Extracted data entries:
_____
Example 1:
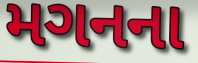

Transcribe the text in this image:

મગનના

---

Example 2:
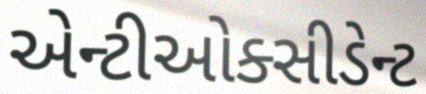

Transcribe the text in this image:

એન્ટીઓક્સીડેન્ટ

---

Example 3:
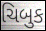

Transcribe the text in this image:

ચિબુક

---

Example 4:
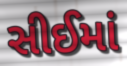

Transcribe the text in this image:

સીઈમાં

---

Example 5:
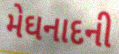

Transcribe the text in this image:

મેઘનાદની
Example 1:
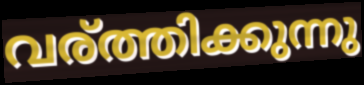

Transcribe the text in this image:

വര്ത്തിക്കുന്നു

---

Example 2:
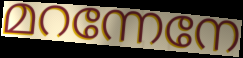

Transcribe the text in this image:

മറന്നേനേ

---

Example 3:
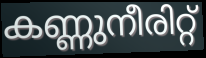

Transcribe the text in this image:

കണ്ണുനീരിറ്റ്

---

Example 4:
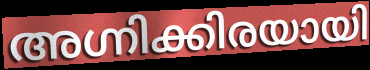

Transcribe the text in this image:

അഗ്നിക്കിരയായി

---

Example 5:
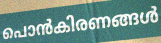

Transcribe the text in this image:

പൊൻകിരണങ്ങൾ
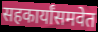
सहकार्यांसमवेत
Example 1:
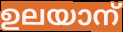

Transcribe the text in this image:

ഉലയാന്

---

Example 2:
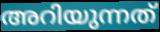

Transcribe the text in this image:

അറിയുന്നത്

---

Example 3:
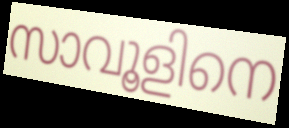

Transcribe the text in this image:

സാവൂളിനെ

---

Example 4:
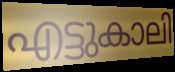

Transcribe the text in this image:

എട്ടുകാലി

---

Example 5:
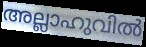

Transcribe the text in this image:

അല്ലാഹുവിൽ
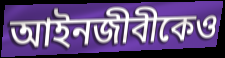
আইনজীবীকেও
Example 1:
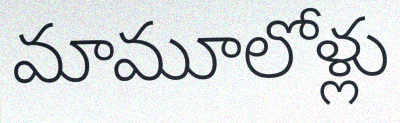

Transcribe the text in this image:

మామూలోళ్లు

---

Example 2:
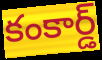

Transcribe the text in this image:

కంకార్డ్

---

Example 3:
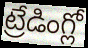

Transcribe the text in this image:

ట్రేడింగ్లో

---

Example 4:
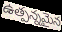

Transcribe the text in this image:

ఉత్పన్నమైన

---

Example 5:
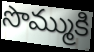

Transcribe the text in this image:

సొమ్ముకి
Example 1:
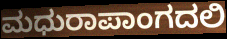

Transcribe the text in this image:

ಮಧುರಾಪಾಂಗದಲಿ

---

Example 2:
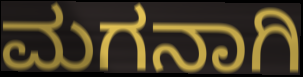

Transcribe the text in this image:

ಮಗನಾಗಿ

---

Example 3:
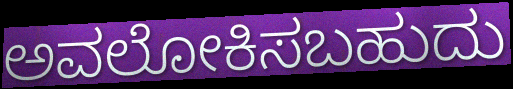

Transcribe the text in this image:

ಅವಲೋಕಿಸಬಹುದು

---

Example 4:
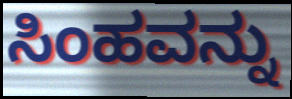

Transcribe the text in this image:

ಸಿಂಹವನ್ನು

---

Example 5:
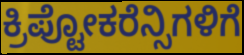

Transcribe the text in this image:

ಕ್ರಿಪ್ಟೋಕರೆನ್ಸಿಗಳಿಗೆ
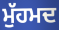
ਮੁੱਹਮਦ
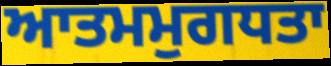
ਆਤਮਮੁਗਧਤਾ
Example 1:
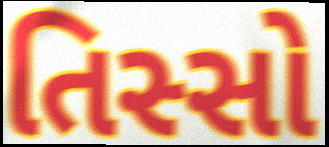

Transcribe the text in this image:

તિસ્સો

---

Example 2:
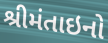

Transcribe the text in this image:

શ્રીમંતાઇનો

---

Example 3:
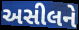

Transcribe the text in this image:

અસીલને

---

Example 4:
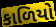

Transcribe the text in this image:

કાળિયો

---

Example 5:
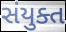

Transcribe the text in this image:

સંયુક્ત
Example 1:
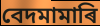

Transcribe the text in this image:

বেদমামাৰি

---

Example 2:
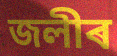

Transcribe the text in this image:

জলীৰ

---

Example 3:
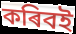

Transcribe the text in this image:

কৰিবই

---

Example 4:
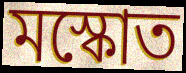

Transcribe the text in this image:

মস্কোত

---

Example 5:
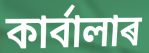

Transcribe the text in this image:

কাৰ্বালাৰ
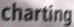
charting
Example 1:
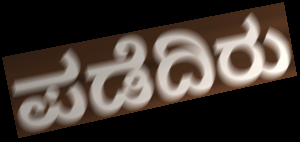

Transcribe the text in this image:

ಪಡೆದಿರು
_____
Format every line of the listing above as a Markdown table with the columns Row and Line. Number the rows in order, skip blank lines, and leave out the pictures.

### SOLUTION FOR THIS EXERCISE
| Row | Line |
|---|---|
| 1 | Example 1: |
| 2 | Transcribe the text in this image: |
| 3 | મગનના |
| 4 | --- |
| 5 | Example 2: |
| 6 | Transcribe the text in this image: |
| 7 | એન્ટીઓક્સીડેન્ટ |
| 8 | --- |
| 9 | Example 3: |
| 10 | Transcribe the text in this image: |
| 11 | ચિબુક |
| 12 | --- |
| 13 | Example 4: |
| 14 | Transcribe the text in this image: |
| 15 | સીઈમાં |
| 16 | --- |
| 17 | Example 5: |
| 18 | Transcribe the text in this image: |
| 19 | મેઘનાદની |
| 20 | Example 1: |
| 21 | Transcribe the text in this image: |
| 22 | വര്ത്തിക്കുന്നു |
| 23 | --- |
| 24 | Example 2: |
| 25 | Transcribe the text in this image: |
| 26 | മറന്നേനേ |
| 27 | --- |
| 28 | Example 3: |
| 29 | Transcribe the text in this image: |
| 30 | കണ്ണുനീരിറ്റ് |
| 31 | --- |
| 32 | Example 4: |
| 33 | Transcribe the text in this image: |
| 34 | അഗ്നിക്കിരയായി |
| 35 | --- |
| 36 | Example 5: |
| 37 | Transcribe the text in this image: |
| 38 | പൊൻകിരണങ്ങൾ |
| 39 | सहकार्यांसमवेत |
| 40 | Example 1: |
| 41 | Transcribe the text in this image: |
| 42 | ഉലയാന് |
| 43 | --- |
| 44 | Example 2: |
| 45 | Transcribe the text in this image: |
| 46 | അറിയുന്നത് |
| 47 | --- |
| 48 | Example 3: |
| 49 | Transcribe the text in this image: |
| 50 | സാവൂളിനെ |
| 51 | --- |
| 52 | Example 4: |
| 53 | Transcribe the text in this image: |
| 54 | എട്ടുകാലി |
| 55 | --- |
| 56 | Example 5: |
| 57 | Transcribe the text in this image: |
| 58 | അല്ലാഹുവിൽ |
| 59 | আইনজীবীকেও |
| 60 | Example 1: |
| 61 | Transcribe the text in this image: |
| 62 | మామూలోళ్లు |
| 63 | --- |
| 64 | Example 2: |
| 65 | Transcribe the text in this image: |
| 66 | కంకార్డ్ |
| 67 | --- |
| 68 | Example 3: |
| 69 | Transcribe the text in this image: |
| 70 | ట్రేడింగ్లో |
| 71 | --- |
| 72 | Example 4: |
| 73 | Transcribe the text in this image: |
| 74 | ఉత్పన్నమైన |
| 75 | --- |
| 76 | Example 5: |
| 77 | Transcribe the text in this image: |
| 78 | సొమ్ముకి |
| 79 | Example 1: |
| 80 | Transcribe the text in this image: |
| 81 | ಮಧುರಾಪಾಂಗದಲಿ |
| 82 | --- |
| 83 | Example 2: |
| 84 | Transcribe the text in this image: |
| 85 | ಮಗನಾಗಿ |
| 86 | --- |
| 87 | Example 3: |
| 88 | Transcribe the text in this image: |
| 89 | ಅವಲೋಕಿಸಬಹುದು |
| 90 | --- |
| 91 | Example 4: |
| 92 | Transcribe the text in this image: |
| 93 | ಸಿಂಹವನ್ನು |
| 94 | --- |
| 95 | Example 5: |
| 96 | Transcribe the text in this image: |
| 97 | ಕ್ರಿಪ್ಟೋಕರೆನ್ಸಿಗಳಿಗೆ |
| 98 | ਮੁੱਹਮਦ |
| 99 | ਆਤਮਮੁਗਧਤਾ |
| 100 | Example 1: |
| 101 | Transcribe the text in this image: |
| 102 | તિસ્સો |
| 103 | --- |
| 104 | Example 2: |
| 105 | Transcribe the text in this image: |
| 106 | શ્રીમંતાઇનો |
| 107 | --- |
| 108 | Example 3: |
| 109 | Transcribe the text in this image: |
| 110 | અસીલને |
| 111 | --- |
| 112 | Example 4: |
| 113 | Transcribe the text in this image: |
| 114 | કાળિયો |
| 115 | --- |
| 116 | Example 5: |
| 117 | Transcribe the text in this image: |
| 118 | સંયુક્ત |
| 119 | Example 1: |
| 120 | Transcribe the text in this image: |
| 121 | বেদমামাৰি |
| 122 | --- |
| 123 | Example 2: |
| 124 | Transcribe the text in this image: |
| 125 | জলীৰ |
| 126 | --- |
| 127 | Example 3: |
| 128 | Transcribe the text in this image: |
| 129 | কৰিবই |
| 130 | --- |
| 131 | Example 4: |
| 132 | Transcribe the text in this image: |
| 133 | মস্কোত |
| 134 | --- |
| 135 | Example 5: |
| 136 | Transcribe the text in this image: |
| 137 | কাৰ্বালাৰ |
| 138 | charting |
| 139 | Example 1: |
| 140 | Transcribe the text in this image: |
| 141 | ಪಡೆದಿರು |